I know it sounds harsh, but it’s true.  When they have to purchase medical displays, radiologists and radiology administrators seem to only care about the cost of the medical displays.  Diagnostic medical displays have a moderately higher cost then clinical review monitors and a significantly higher cost then commercial off the shelf (COTS) monitors.  Perhaps, they should look at it from a different perspective.

Teleradiology Example: Cost of Monitors vs. Cost of Litigation.

Radiologist Income From Working 1 Evening Shift of 4 Hours per Week 

Evening coverage in a rotation during peak time = $300/hour + bonus  time off

  • $300 x 4 hours x 50 weeks: $60,000
  • 5 Year Total Income working 4 hours per week: $300,000

Cost of Diagnostic Workstation

  • Cost of tax deductible PACS workstation + diagnostic monitors = $10,000 – $50,000 (depending upon configuration)
  • 5 Year Adjusted Gross Income: = $250k – $290k with diagnostic equipment.

Cost of Non-Diagnostic Workstation and Monitors

  • Cost of workstation and non-diagnostic monitors = $1,000 – $5,000 (depending upon configuration)
  • Lawsuit for missed diagnosis = $1million – $20million
  • Getting your name in the paper = Priceless.
  • Tarnished reputation for using non-diagnostic monitors (lost revenue from referrals or patient reviews, the practice looks cheap, poorly managed, and trying to save a buck and missed a cancer diagnosis) = Priceless.

What should the radiology group and radiologist care about when using non-diagnostic displays?

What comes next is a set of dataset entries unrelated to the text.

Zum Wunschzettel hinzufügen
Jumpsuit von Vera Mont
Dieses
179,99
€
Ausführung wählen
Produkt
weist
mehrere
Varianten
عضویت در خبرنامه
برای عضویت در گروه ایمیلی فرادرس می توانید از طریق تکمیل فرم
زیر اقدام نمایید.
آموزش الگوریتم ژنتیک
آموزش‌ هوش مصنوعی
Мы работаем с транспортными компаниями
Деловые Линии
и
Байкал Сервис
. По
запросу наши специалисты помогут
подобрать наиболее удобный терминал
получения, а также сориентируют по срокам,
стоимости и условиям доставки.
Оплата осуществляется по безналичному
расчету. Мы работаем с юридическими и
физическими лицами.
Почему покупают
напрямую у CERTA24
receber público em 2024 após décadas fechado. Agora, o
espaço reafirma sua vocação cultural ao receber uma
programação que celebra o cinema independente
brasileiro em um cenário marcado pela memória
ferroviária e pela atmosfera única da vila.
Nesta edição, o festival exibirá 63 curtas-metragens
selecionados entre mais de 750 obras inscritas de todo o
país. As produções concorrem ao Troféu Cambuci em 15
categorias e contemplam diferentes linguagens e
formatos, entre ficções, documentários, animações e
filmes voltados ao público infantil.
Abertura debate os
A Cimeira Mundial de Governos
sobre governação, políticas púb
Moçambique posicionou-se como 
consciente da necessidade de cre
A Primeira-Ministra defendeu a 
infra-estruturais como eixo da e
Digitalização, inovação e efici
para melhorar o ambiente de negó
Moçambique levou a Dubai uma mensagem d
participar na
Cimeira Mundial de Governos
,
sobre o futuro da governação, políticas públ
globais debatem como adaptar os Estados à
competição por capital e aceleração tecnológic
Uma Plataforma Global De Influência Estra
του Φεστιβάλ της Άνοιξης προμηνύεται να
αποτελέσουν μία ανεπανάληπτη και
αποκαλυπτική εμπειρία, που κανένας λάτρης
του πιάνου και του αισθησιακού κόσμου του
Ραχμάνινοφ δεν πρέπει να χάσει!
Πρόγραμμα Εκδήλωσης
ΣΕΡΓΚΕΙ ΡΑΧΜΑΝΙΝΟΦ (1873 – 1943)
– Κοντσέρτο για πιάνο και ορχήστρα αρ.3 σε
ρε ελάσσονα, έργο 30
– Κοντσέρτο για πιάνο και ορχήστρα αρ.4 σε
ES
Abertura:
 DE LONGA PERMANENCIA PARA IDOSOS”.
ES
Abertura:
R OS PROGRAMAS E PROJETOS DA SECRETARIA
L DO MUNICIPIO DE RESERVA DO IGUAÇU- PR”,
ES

  • Cost of poor reputation for using non-compliant technology
  • Increased costs of missed diagnosis (false negative reports)
  • Increased costs of litigation
  • Increased risk of errors in diagnosis
  • Increased patient safety risk in radiology
  • Increase in false negative reports (missed a finding)
  • Decrease quality scores in radiology
  • Decreased patient safety
  • Decreased patient trust
  • Decrease in accurate and consistent interpretation of radiology exams
  • Decrease in patient satisfaction in radiology

Why do diagnostic medical imaging displays cost more than regular off the shelf displays?

There are several factors that contribute to the costs of medical displays such as the following:

  • Research and development
  • Specialized technology to maintain display performance over the warranty period
  • Strenuous testing to meet performance standards
  • Regulatory compliance
  • FDA requirements
  • Marketing and consumer education to ensure appropriate use of the technology to provide care

Patients trust their providers, providers should honor that trust.

Patients trust hospitals and physicians to use the best technology to diagnose and treat their illness, no matter where the care is being provided. Radiology and teleradiology are no exception to this quality standard.

Patients and referring providers must be able to trust the quality of the radiology report, therefore, interpreting providers should include the workstation identifier (hostname) and monitor calibration report reference # in the diagnostic report.  This will allow the patient and even the patient attorney to request and receive the calibration report for the monitors that were used during the interpretation of their exam.   This process will help to ensure patients are receiving the highest quality care in radiology.

As consumers and patients are becoming more informed, the use of non-diagnostic displays in radiology will undoubtedly cause an increase in legal liability for the interpreting physician and their clients.